143P - Efficacy and safety of anthracyclines in neoadjuvant therapy in HER2+ breast cancer. A systematic review and network meta-analysis (NMA)

Background

Neoadjuvant therapy (NAT) is the recommended approach to early HER2+ breast cancer (BC). Anthracycline (ANTR)-polychemotherapy (CT) regimens have been the first choice but newer combinations with multiple anti-HER2 agents with or without ANTR have also shown efficacy. The questions of the optimal combination and whether ANTR could be omitted remain.

Methods

A systematic literature review in the Medline, Embase and Web of Science databases was performed.Randomised controlled trials (RCTs) evaluating NAT for HER2+ BC with at least one group with anti-HER2 targeted treatment, were selected. Primary endpoint was pathological complete response (pCR) and secondary endpoints were event-free survival (EFS), overall survival (OS) and toxicity incidence. A frequentist NMA was performed using random-effect models for the estimation of odds-ratio (OR) and hazard ratio (HR) along with the 95% confidence interval (95% CI).

Results

The literature search identified 3384 records; 67 articles corresponding to 48 RCTs met the eligibility criteria and additional 4 articles (3 RCTs) published during data analysis were included. A total of 16,245 patients with early HER2+ BC were included in the global network. For the pCR endpoint (n=10,906), three combinations performed significantly better than trastuzumab (TRA) + CT: i) pertuzumab (PER) + TRA + CT, ii) single T-DM1 and iii) Tyrosine Kinase Inhibitors (TKI) + TRA + CT. In the EFS analysis (n=6,657), PER + TRA + CT and TKI + TRA + CT demonstrated superiority against single T-DM1 (HR: 0.45; 0.26-0.78 and HR: 0.41; 0.19-0.87, respectively). In a more aggregated analysis, the combination of dual anti-HER2 + CT associated with significantly better EFS and OS than i) dual anti-HER2 alone, ii) anti-HER2 + CT and iii) single T-DM1. Comparison of regimens with or without ANTR demonstrated no significant differences in pCR rates, but all estimations were in favour of the non-ANTR group. There was no difference in EFS either (HR: 1.00, 0.62 - 1.62). Similar safety profiles were observed with or without ANTR, with the exception of higher risk of LVEF drop with ANTR and dual anti-HER2 (PRE + TRA).

Conclusions

The combination of dual anti-HER2 + CT provides the best efficacy results. Additionally, this study provides evidence that anthracyclines can be safely omitted in early HER2+ BC.

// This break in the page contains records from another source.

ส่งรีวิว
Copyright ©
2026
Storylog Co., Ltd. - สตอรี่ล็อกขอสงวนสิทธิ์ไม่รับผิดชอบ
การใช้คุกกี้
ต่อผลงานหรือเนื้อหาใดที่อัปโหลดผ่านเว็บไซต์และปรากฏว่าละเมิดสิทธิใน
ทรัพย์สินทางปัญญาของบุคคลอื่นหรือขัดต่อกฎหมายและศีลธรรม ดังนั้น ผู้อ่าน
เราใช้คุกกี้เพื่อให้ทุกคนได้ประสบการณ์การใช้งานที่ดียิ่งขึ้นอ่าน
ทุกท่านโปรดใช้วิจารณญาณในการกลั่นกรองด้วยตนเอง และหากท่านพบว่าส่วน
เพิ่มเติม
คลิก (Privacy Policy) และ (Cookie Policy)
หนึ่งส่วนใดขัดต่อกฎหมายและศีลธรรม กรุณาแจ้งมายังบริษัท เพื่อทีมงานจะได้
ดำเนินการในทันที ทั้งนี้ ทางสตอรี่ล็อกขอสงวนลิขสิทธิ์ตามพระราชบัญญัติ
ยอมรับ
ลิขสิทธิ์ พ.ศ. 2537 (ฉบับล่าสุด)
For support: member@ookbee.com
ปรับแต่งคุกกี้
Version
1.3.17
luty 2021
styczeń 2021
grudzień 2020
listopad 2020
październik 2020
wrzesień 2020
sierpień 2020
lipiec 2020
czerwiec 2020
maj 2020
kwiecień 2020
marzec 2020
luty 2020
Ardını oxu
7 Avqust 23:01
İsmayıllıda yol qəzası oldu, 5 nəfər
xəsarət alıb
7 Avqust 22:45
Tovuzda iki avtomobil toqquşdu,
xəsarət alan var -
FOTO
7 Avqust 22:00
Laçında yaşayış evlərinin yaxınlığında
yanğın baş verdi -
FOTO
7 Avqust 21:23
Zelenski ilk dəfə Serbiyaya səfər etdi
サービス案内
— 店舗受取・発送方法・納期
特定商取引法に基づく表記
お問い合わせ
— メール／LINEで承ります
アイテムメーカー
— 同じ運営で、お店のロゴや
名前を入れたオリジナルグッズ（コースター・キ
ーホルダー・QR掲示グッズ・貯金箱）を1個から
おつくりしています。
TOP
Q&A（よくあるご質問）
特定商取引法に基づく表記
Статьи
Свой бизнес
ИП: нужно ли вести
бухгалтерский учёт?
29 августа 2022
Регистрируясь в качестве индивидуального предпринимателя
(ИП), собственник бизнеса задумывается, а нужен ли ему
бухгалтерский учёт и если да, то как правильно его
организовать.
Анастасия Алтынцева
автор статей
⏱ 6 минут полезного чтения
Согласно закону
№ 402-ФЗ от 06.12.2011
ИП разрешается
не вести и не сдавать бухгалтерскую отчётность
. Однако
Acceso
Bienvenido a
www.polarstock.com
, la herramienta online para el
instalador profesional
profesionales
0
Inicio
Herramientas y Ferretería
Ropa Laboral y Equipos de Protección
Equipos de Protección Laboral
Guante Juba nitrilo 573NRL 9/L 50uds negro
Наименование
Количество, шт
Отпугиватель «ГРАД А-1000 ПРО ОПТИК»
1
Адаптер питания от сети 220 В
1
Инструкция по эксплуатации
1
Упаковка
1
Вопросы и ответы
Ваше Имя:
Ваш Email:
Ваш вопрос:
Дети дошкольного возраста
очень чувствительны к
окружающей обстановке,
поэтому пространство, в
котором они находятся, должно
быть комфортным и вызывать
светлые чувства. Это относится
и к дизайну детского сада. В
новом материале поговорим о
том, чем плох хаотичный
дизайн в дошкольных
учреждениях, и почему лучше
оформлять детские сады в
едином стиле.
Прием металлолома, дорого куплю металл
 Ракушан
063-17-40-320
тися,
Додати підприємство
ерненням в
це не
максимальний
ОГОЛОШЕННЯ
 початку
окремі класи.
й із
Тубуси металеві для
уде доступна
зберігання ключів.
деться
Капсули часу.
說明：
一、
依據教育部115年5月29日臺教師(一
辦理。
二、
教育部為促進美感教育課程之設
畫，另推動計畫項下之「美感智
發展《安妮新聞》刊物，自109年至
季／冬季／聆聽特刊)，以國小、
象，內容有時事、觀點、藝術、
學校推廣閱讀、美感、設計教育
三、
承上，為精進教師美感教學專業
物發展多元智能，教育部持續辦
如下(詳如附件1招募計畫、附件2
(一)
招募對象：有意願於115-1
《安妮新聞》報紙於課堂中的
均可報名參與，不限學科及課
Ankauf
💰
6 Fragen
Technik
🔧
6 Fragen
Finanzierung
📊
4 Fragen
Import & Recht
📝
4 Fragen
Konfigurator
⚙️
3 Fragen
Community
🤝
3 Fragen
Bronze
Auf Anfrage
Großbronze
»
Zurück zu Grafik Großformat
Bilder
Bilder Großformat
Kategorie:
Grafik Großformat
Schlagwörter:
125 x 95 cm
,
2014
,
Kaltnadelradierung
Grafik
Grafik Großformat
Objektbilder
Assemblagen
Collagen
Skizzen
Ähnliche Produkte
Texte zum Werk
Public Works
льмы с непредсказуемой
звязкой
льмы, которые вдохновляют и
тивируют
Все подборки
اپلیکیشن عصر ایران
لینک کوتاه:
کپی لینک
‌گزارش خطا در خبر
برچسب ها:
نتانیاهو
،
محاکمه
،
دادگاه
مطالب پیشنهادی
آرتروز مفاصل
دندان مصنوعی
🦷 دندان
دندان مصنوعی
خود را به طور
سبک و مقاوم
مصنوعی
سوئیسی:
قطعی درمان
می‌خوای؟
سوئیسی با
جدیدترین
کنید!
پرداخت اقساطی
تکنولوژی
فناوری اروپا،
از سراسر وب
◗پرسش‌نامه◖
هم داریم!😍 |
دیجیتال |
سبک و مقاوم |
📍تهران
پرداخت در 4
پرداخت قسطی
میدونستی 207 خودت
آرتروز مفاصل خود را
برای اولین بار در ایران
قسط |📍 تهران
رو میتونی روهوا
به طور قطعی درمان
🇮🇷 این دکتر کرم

Clinical trial identification

Editorial acknowledgement

Legal entity responsible for the study

The authors.

Funding

Has not received any funding.

Disclosure

G. Villacampa Javierre: Financial Interests, Personal, Invited Speaker, Invited speaker in a course: MSD; Financial Interests, Personal, Advisory Board: AstraZeneca; Financial Interests, Personal, Invited Speaker, Invited speaker in an internal training: Pierre Fabrer, GSK. T. Pascual: Financial Interests, Personal, Invited Speaker: Pfizer, AstraZeneca, Lilly. A. Matikas: Non-Financial Interests, Advisory Role: Veracyte. All other authors have declared no conflicts of interest.